— EXERCISE REQUIREMENTS —
Make an exact copy of the records, with the images left out.

[[ RECORDS FOR THE EXERCISE, beginning ]]

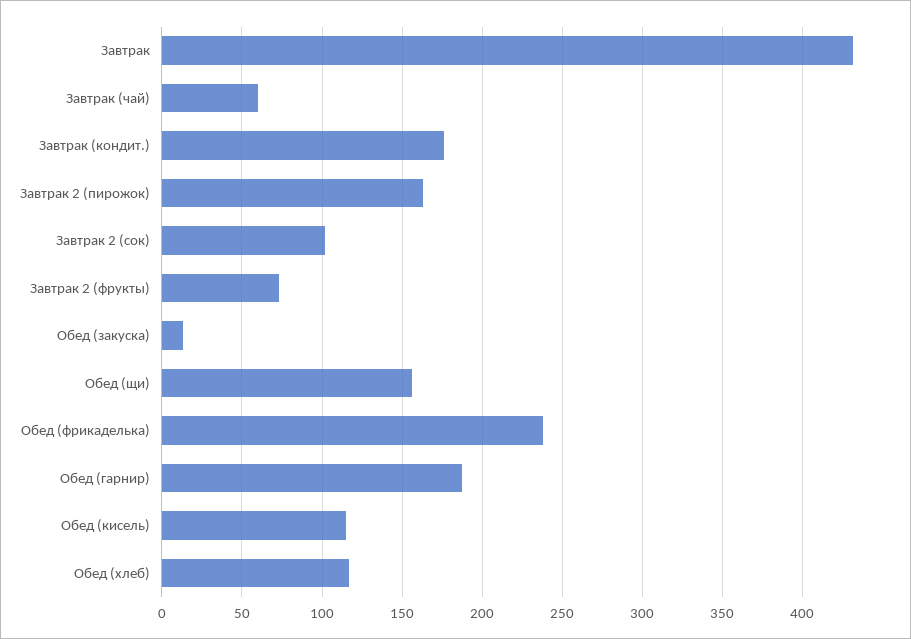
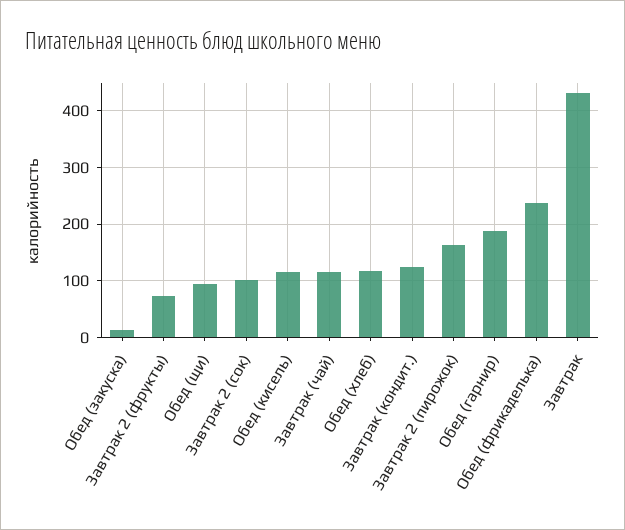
  {
    "Завтрак": 430,
-   "Завтрак (чай)": 60,
+   "Завтрак (чай)": 120,
-   "Завтрак (кондит.)": 175,
+   "Завтрак (кондит.)": 120,
    "Завтрак 2 (пирожок)": 165,
    "Завтрак 2 (сок)": 100,
    "Завтрак 2 (фрукты)": 75,
    "Обед (закуска)": 15,
-   "Обед (щи)": 155,
+   "Обед (щи)": 100,
    "Обед (фрикаделька)": 240,
    "Обед (гарнир)": 185,
    "Обед (кисель)": 115,
    "Обед (хлеб)": 115
  }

[[ RECORDS FOR THE EXERCISE, end ]]

— RESULT OF THE TASK —
  {
    "Завтрак": 430,
-   "Завтрак (чай)": 60,
+   "Завтрак (чай)": 120,
-   "Завтрак (кондит.)": 175,
+   "Завтрак (кондит.)": 120,
    "Завтрак 2 (пирожок)": 165,
    "Завтрак 2 (сок)": 100,
    "Завтрак 2 (фрукты)": 75,
    "Обед (закуска)": 15,
-   "Обед (щи)": 155,
+   "Обед (щи)": 100,
    "Обед (фрикаделька)": 240,
    "Обед (гарнир)": 185,
    "Обед (кисель)": 115,
    "Обед (хлеб)": 115
  }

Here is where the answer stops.